Some of the greatest critics and persecutors of The Church of Jesus Christ of Latter-day Saints (frequently misnamed the “Mormon Church” by the media and those of other faiths) are exMormons. ExMormons, as some of them term themselves, are people who have been excommunicated for serious sins or who have, for their own reasons, decided to leave the Church. The Church has only one attitude towards these people: love and forgiveness. If these individuals humble themselves and seek repentance and forgiveness, they are welcomed back into the fold. Too often, however, those who leave the Church become angry and bitter, turning against the Church and striking out at its leaders and members.
Almost since the organization of the Church, exMormons have chosen both paths. Even men who held prominent positions in the Church turned away, often due to trivial occurrences in which they had their feelings hurt. Thomas B. Marsh, then president of the Quorum of the Twelve Apostles, and Symonds Ryder are both examples of this. Marsh even signed affidavits swearing falsely that the Mormons were hostile to the state of Missouri, which action was influential in an extermination order being issued from Governor Boggs. This extermination order gave mobs the freedom to drive the Saints out of Missouri. Ryder later led a mob which tarred and feathered Joseph Smith and Sidney Rigdon. Yet another angry dissenter, Philastus Hurlbut (excommunicated for immorality) was the instrument in constructing and compiling scores of affidavits slandering Joseph Smith’s character. Hurlbut’s efforts culminated in the publication of Mormonism Unvailed in 1834, which was full of falsehoods and which still affects the public’s views of Mormonism today.
Joseph identified the motives for people who had once been so close to the Church suddenly turning against it:
There is a superior intelligence bestowed upon such as obey the Gospel with full purpose of heart, which, if sinned against, the apostate is left naked and destitute of the Spirit of God, and he is, in truth, nigh unto cursing, and his end is to be burned. When once that light which was in them is taken from them they become as much darkened as they were previously enlightened, and then, no marvel, if all their power should be enlisted against the truth, and they, Judas-like, seek the destruction of those who were their greatest benefactors (Teachings of Presidents of the Church: Joseph Smith, p321).
Renegade ‘Mormon’ dissenters are running through the world and spreading various foul and libelous reports against us, thinking thereby to gain the friendship of the world, because they know that we are not of the world, and that the world hates us; therefore they [the world] make a tool of these fellows [the dissenters]; and by them try to do all the injury they can, and after that they hate them worse than they do us, because they find them to be base traitors and sycophants [flatterers] (Teachings of Presidents of the Church: Joseph Smith, p322).
In the early days of the Church, men often wanted more power in the Church and so turned against Joseph. Power in The Church of Jesus Christ of Latter-day Saints, however, comes from the priesthood, which power comes only through God.

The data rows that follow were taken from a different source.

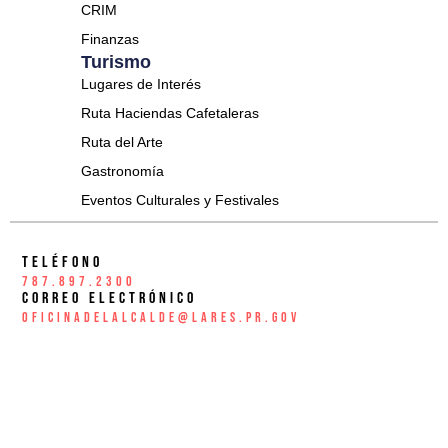
CRIM
Finanzas
Turismo
Lugares de Interés
Ruta Haciendas Cafetaleras
Ruta del Arte
Gastronomía
Eventos Culturales y Festivales
Teléfono
787.897.2300
Correo Electrónico
oficinadelalcalde@lares.pr.gov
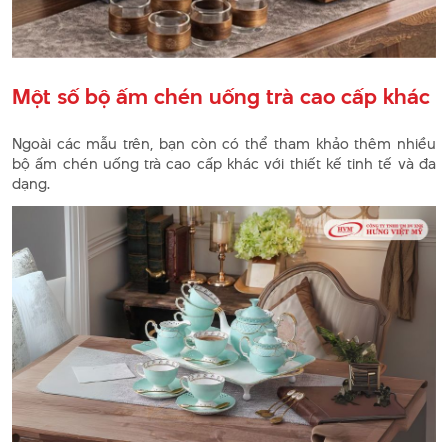
Một số bộ ấm chén uống trà cao cấp khác
Ngoài các mẫu trên, bạn còn có thể tham khảo thêm nhiều
bộ ấm chén uống trà cao cấp khác với thiết kế tinh tế và đa
dạng.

Therefore, power cannot be sought after and gained; it is extended through callings from God. Those who seek power will never get it, and that desire will only lead to their destruction. For those who have turned away from the Church, a return is always possible and is always desired by Church leaders. Many who turned against the Church in its early days returned at the end of their lives. Thomas B. Marsh and Oliver Cowdery came back and received full fellowship. Anger on an exMormon’s part only hurts the individual but can be eradicated through repentance. The Savior always welcomes those who return to Him in humility.
There are many reasons why a person may choose to leave the Church, though. And certainly not all of them turn into anti-Mormons eager to bring about the destruction of the Church. Some are excommunicated because of serious sin; some simply lose interest; others may be offended by other members or even leaders; some become disillusioned. Still, any and all who humble themselves and repent are welcome to return and partake in full fellowship once more.